• [Prompt]: Write out the data verbatim, starting at the line that contains "pose: elev=112.4 azim=93.1" and continuing through the end of the data, with both ends included and the pictures omitted.

• [Input data]:
•••••
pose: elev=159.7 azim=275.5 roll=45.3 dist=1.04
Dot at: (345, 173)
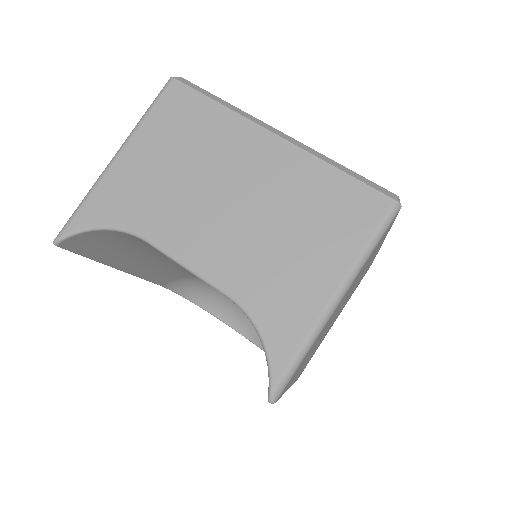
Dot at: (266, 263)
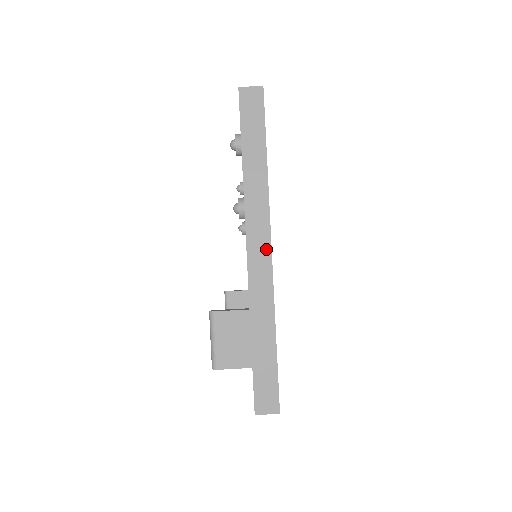
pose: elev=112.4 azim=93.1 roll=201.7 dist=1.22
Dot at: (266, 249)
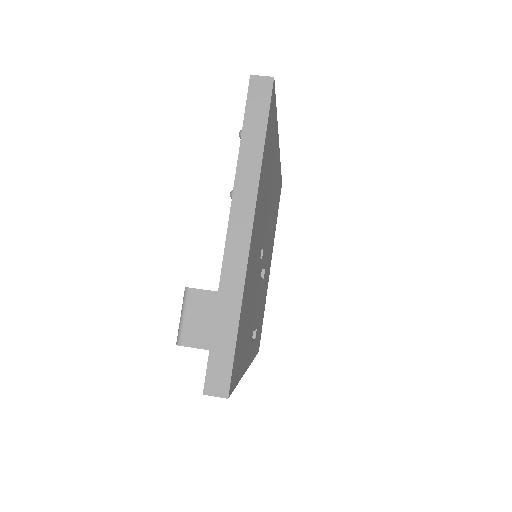
Dot at: (246, 231)
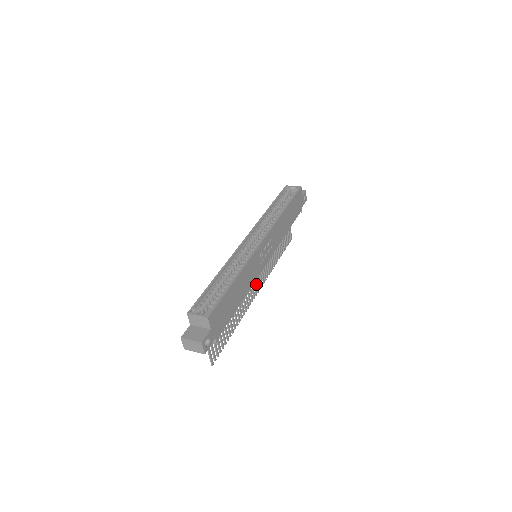
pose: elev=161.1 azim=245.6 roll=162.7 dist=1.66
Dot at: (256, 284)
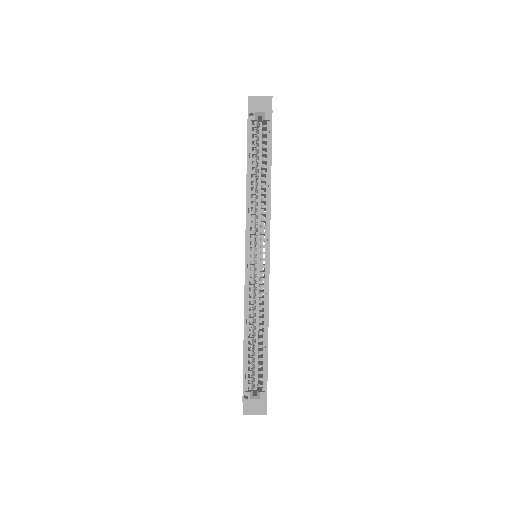
Dot at: occluded
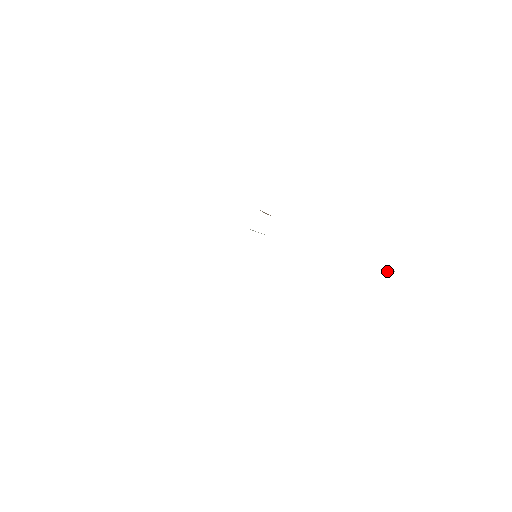
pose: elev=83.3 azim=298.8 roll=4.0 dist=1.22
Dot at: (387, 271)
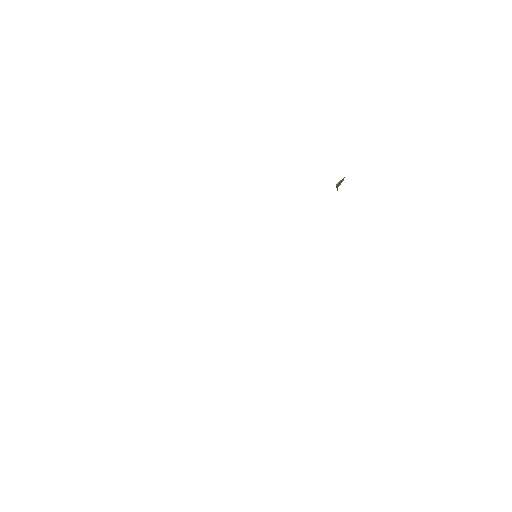
Dot at: (340, 182)
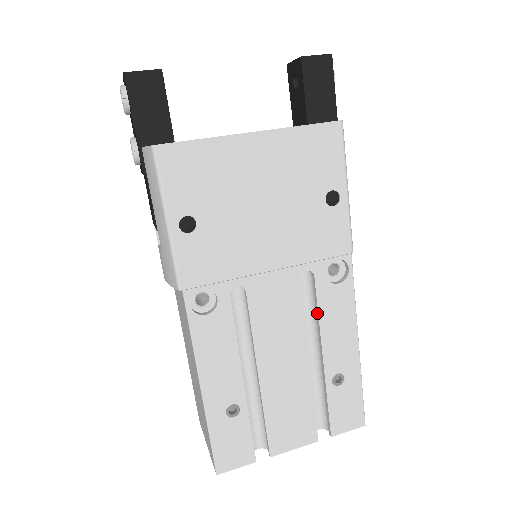
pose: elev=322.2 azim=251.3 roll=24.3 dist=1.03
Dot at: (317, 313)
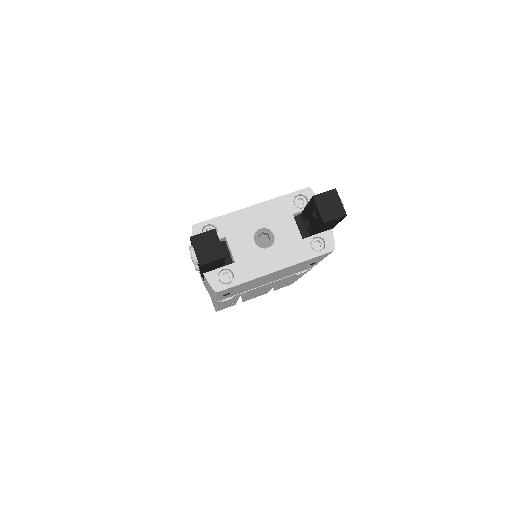
Dot at: (284, 280)
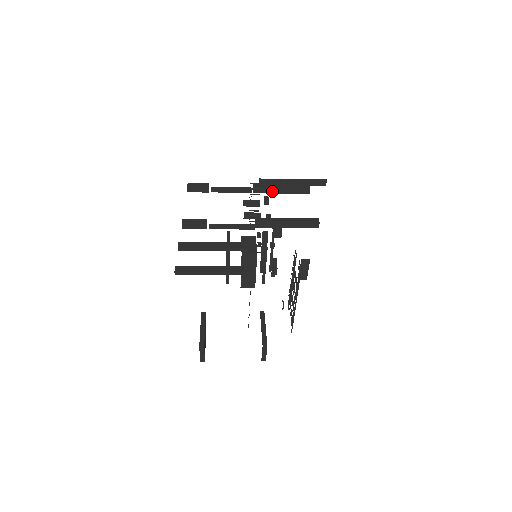
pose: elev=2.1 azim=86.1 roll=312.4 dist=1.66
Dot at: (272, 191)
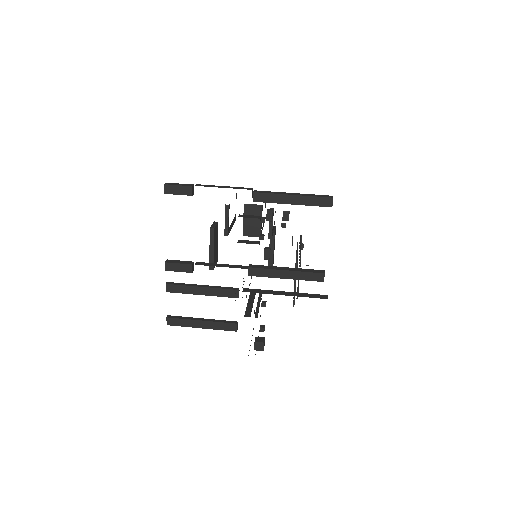
Dot at: (279, 202)
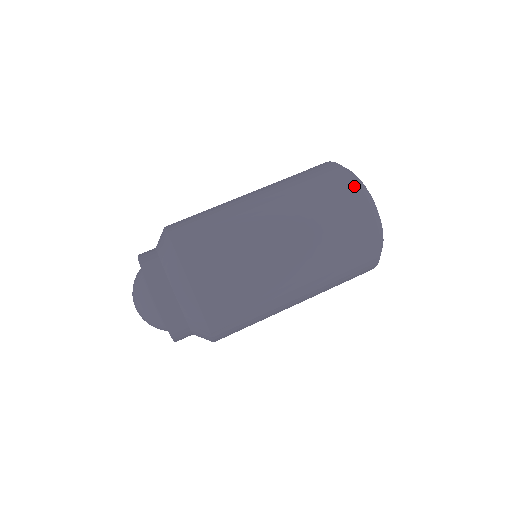
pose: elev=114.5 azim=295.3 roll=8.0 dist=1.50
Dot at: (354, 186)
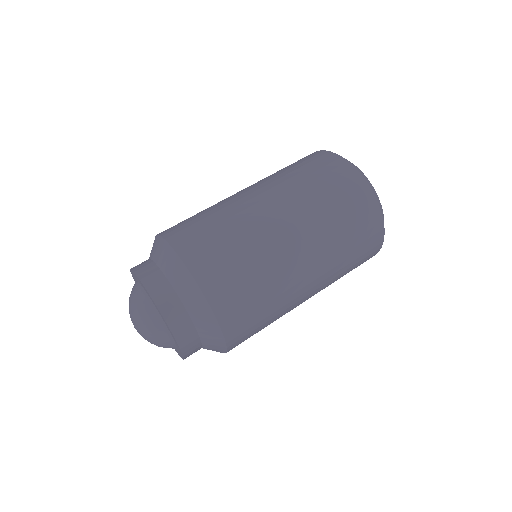
Dot at: (335, 157)
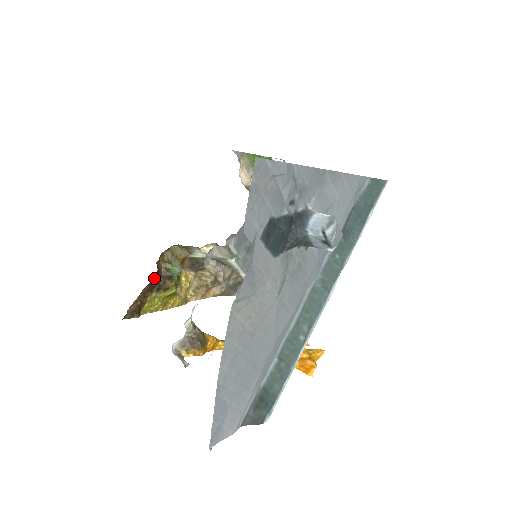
•••••
• [The answer]:
pose: elev=112.4 azim=93.1 roll=201.7 dist=1.22
Dot at: (266, 249)
Dot at: (246, 231)
pose: elev=161.1 azim=245.6 roll=162.7 dist=1.66
Dot at: (256, 284)
Dot at: occluded
pose: elev=83.3 azim=298.8 roll=4.0 dist=1.22
Dot at: (387, 271)
Dot at: (340, 182)
pose: elev=322.2 azim=251.3 roll=24.3 dist=1.03
Dot at: (317, 313)
Dot at: (284, 280)
pose: elev=2.1 azim=86.1 roll=312.4 dist=1.66
Dot at: (272, 191)
Dot at: (279, 202)
pose: elev=114.5 azim=295.3 roll=8.0 dist=1.50
Dot at: (354, 186)
Dot at: (335, 157)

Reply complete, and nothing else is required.